Shelley Anna, Ph.D.
Vice Provost for Faculty, Carnegie Mellon University
Shelley Anna became the vice provost for faculty at Carnegie Mellon University on July 1, 2023. In this role, she provides counsel as a senior academic leader overseeing academic policies related to faculty affairs and offering support and resources to faculty and academic administrators across the university. She leads the Office of the Vice Provost for Faculty, which oversees a number of important programs, including: faculty appointment, review, retention and promotion; faculty professional development programs; the dual career program; diversity and inclusion programs for faculty; faculty leaves; and Incoming Faculty Orientation.
Anna joined CMU as a faculty member in 2003 in the College of Engineering (ENG). Prior to becoming vice provost for faculty, she was ENG’s associate dean for faculty and graduate affairs and strategic initiatives. As associate dean, Anna oversaw graduate and faculty affairs and advanced strategic priorities and new initiatives, including co-chairing ENG’s 2023 strategic plan development. In faculty affairs, Dr. Anna worked to ensure an equitable reappointment, promotion and tenure process and navigated the significant and lasting impacts of the COVID-19 pandemic on faculty development. Anna, in collaboration with Dr. Alaine Allen, ENG’s associate dean for diversity, equity and inclusion, and their counterparts at two other universities, won the National Science Foundation Alliances for Graduate Education and the Professoriate Project ELEVATE grant, which focuses on establishing an inclusive and equitable culture and infrastructure that supports faculty success.

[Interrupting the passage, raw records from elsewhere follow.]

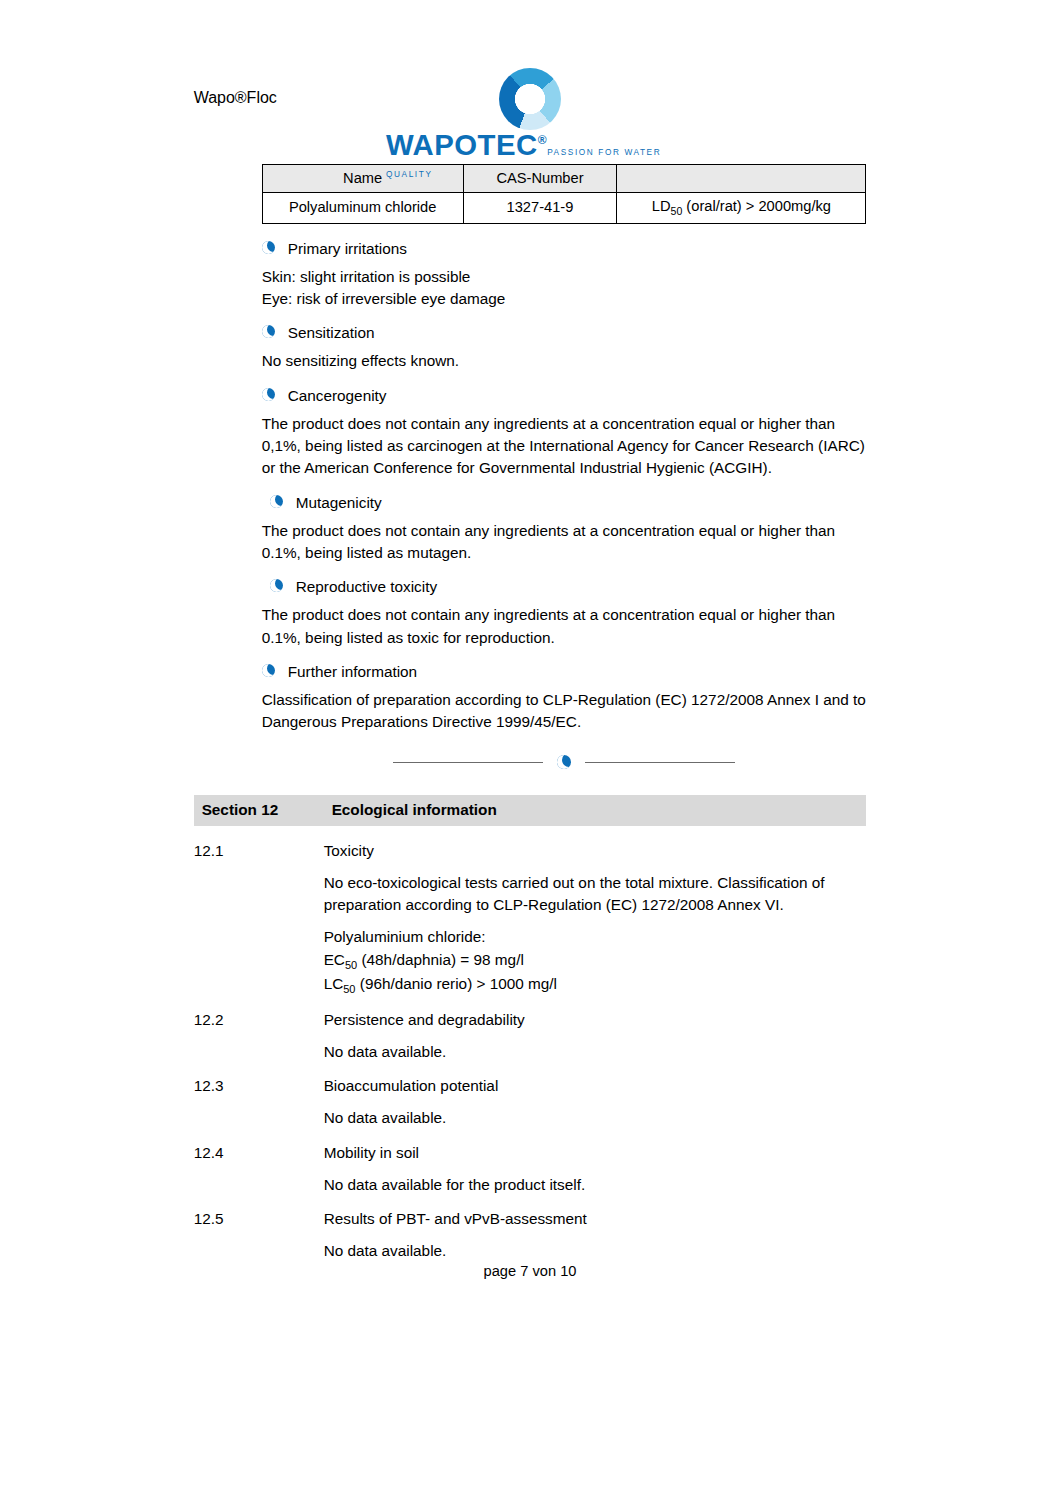Wapo®Floc
WAPOTEC®PASSION FOR WATER QUALITY
| Name | CAS-Number | |
| Polyaluminum chloride | 1327-41-9 | LD 50 (oral/rat) > 2000mg/kg |
Primary irritations
Skin: slight irritation is possible
Eye: risk of irreversible eye damage
Sensitization
No sensitizing effects known.
Cancerogenity
The product does not contain any ingredients at a concentration equal or higher than 0,1%, being listed as carcinogen at the International Agency for Cancer Research (IARC) or the American Conference for Governmental Industrial Hygienic (ACGIH).
Mutagenicity
The product does not contain any ingredients at a concentration equal or higher than 0.1%, being listed as mutagen.
Reproductive toxicity
The product does not contain any ingredients at a concentration equal or higher than 0.1%, being listed as toxic for reproduction.
Further information
Classification of preparation according to CLP-Regulation (EC) 1272/2008 Annex I and to Dangerous Preparations Directive 1999/45/EC.
Section 12
Ecological information
12.1
Toxicity
No eco-toxicological tests carried out on the total mixture. Classification of preparation according to CLP-Regulation (EC) 1272/2008 Annex VI.
Polyaluminium chloride:
EC50 (48h/daphnia) = 98 mg/l
LC50 (96h/danio rerio) > 1000 mg/l
12.2
Persistence and degradability
No data available.
12.3
Bioaccumulation potential
No data available.
12.4
Mobility in soil
No data available for the product itself.
12.5
Results of PBT- and vPvB-assessment
No data available.
page 7 von 10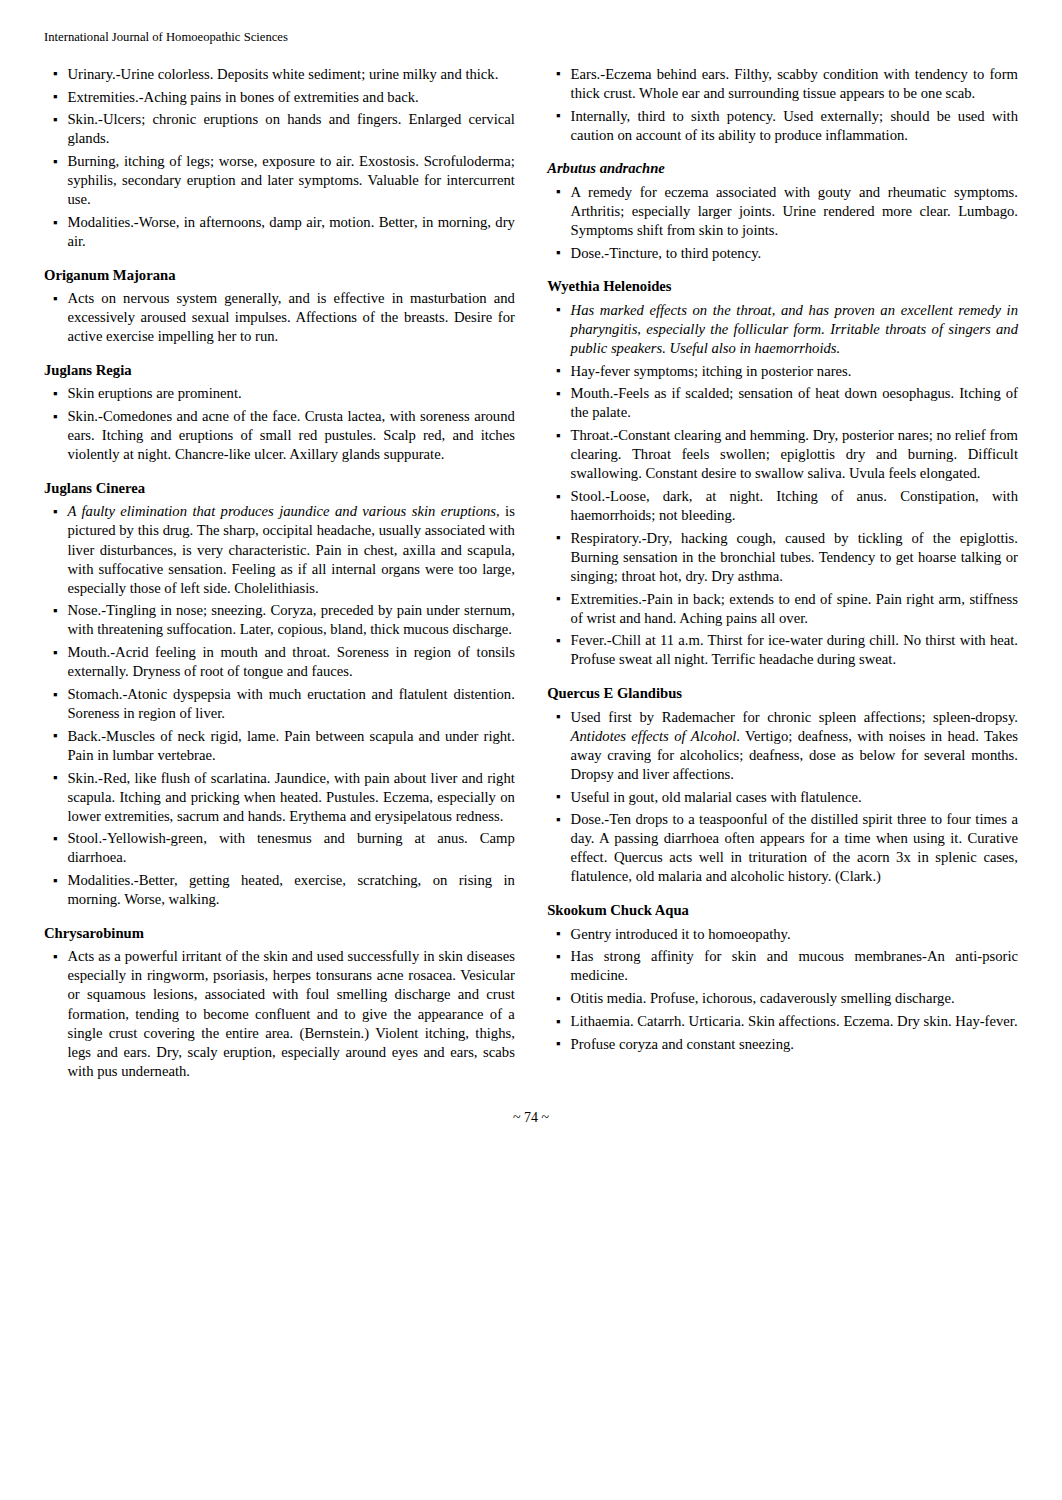International Journal of Homoeopathic Sciences
Urinary.-Urine colorless. Deposits white sediment; urine milky and thick.
Extremities.-Aching pains in bones of extremities and back.
Skin.-Ulcers; chronic eruptions on hands and fingers. Enlarged cervical glands.
Burning, itching of legs; worse, exposure to air. Exostosis. Scrofuloderma; syphilis, secondary eruption and later symptoms. Valuable for intercurrent use.
Modalities.-Worse, in afternoons, damp air, motion. Better, in morning, dry air.
Origanum Majorana
Acts on nervous system generally, and is effective in masturbation and excessively aroused sexual impulses. Affections of the breasts. Desire for active exercise impelling her to run.
Juglans Regia
Skin eruptions are prominent.
Skin.-Comedones and acne of the face. Crusta lactea, with soreness around ears. Itching and eruptions of small red pustules. Scalp red, and itches violently at night. Chancre-like ulcer. Axillary glands suppurate.
Juglans Cinerea
A faulty elimination that produces jaundice and various skin eruptions, is pictured by this drug. The sharp, occipital headache, usually associated with liver disturbances, is very characteristic. Pain in chest, axilla and scapula, with suffocative sensation. Feeling as if all internal organs were too large, especially those of left side. Cholelithiasis.
Nose.-Tingling in nose; sneezing. Coryza, preceded by pain under sternum, with threatening suffocation. Later, copious, bland, thick mucous discharge.
Mouth.-Acrid feeling in mouth and throat. Soreness in region of tonsils externally. Dryness of root of tongue and fauces.
Stomach.-Atonic dyspepsia with much eructation and flatulent distention. Soreness in region of liver.
Back.-Muscles of neck rigid, lame. Pain between scapula and under right. Pain in lumbar vertebrae.
Skin.-Red, like flush of scarlatina. Jaundice, with pain about liver and right scapula. Itching and pricking when heated. Pustules. Eczema, especially on lower extremities, sacrum and hands. Erythema and erysipelatous redness.
Stool.-Yellowish-green, with tenesmus and burning at anus. Camp diarrhoea.
Modalities.-Better, getting heated, exercise, scratching, on rising in morning. Worse, walking.
Chrysarobinum
Acts as a powerful irritant of the skin and used successfully in skin diseases especially in ringworm, psoriasis, herpes tonsurans acne rosacea. Vesicular or squamous lesions, associated with foul smelling discharge and crust formation, tending to become confluent and to give the appearance of a single crust covering the entire area. (Bernstein.) Violent itching, thighs, legs and ears. Dry, scaly eruption, especially around eyes and ears, scabs with pus underneath.
Ears.-Eczema behind ears. Filthy, scabby condition with tendency to form thick crust. Whole ear and surrounding tissue appears to be one scab.
Internally, third to sixth potency. Used externally; should be used with caution on account of its ability to produce inflammation.
Arbutus andrachne
A remedy for eczema associated with gouty and rheumatic symptoms. Arthritis; especially larger joints. Urine rendered more clear. Lumbago. Symptoms shift from skin to joints.
Dose.-Tincture, to third potency.
Wyethia Helenoides
Has marked effects on the throat, and has proven an excellent remedy in pharyngitis, especially the follicular form. Irritable throats of singers and public speakers. Useful also in haemorrhoids.
Hay-fever symptoms; itching in posterior nares.
Mouth.-Feels as if scalded; sensation of heat down oesophagus. Itching of the palate.
Throat.-Constant clearing and hemming. Dry, posterior nares; no relief from clearing. Throat feels swollen; epiglottis dry and burning. Difficult swallowing. Constant desire to swallow saliva. Uvula feels elongated.
Stool.-Loose, dark, at night. Itching of anus. Constipation, with haemorrhoids; not bleeding.
Respiratory.-Dry, hacking cough, caused by tickling of the epiglottis. Burning sensation in the bronchial tubes. Tendency to get hoarse talking or singing; throat hot, dry. Dry asthma.
Extremities.-Pain in back; extends to end of spine. Pain right arm, stiffness of wrist and hand. Aching pains all over.
Fever.-Chill at 11 a.m. Thirst for ice-water during chill. No thirst with heat. Profuse sweat all night. Terrific headache during sweat.
Quercus E Glandibus
Used first by Rademacher for chronic spleen affections; spleen-dropsy. Antidotes effects of Alcohol. Vertigo; deafness, with noises in head. Takes away craving for alcoholics; deafness, dose as below for several months. Dropsy and liver affections.
Useful in gout, old malarial cases with flatulence.
Dose.-Ten drops to a teaspoonful of the distilled spirit three to four times a day. A passing diarrhoea often appears for a time when using it. Curative effect. Quercus acts well in trituration of the acorn 3x in splenic cases, flatulence, old malaria and alcoholic history. (Clark.)
Skookum Chuck Aqua
Gentry introduced it to homoeopathy.
Has strong affinity for skin and mucous membranes-An anti-psoric medicine.
Otitis media. Profuse, ichorous, cadaverously smelling discharge.
Lithaemia. Catarrh. Urticaria. Skin affections. Eczema. Dry skin. Hay-fever.
Profuse coryza and constant sneezing.
~ 74 ~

Among her awards, Anna is the recipient of a 2005 NSF CAREER award, the 2006 George Tallman Ladd Research Award from the College of Engineering at Carnegie Mellon, and a 2012 Honorable Mention for a Carnegie Science Award in the category of Emerging Female Scientist. She received the Russel V. Trader Career Faculty Fellowship in Mechanical Engineering in 2011. Anna has published several highly cited papers, has had her technologies adopted commercially and is recognized as a fellow of the American Physical Society.
Anna is a professor of chemical engineering and holds courtesy appointments in the Department of Mechanical Engineering and the Department of Physics. She received her bachelor’s degree in physics from Carnegie Mellon, and master’s and doctoral degrees in engineering science from Harvard University.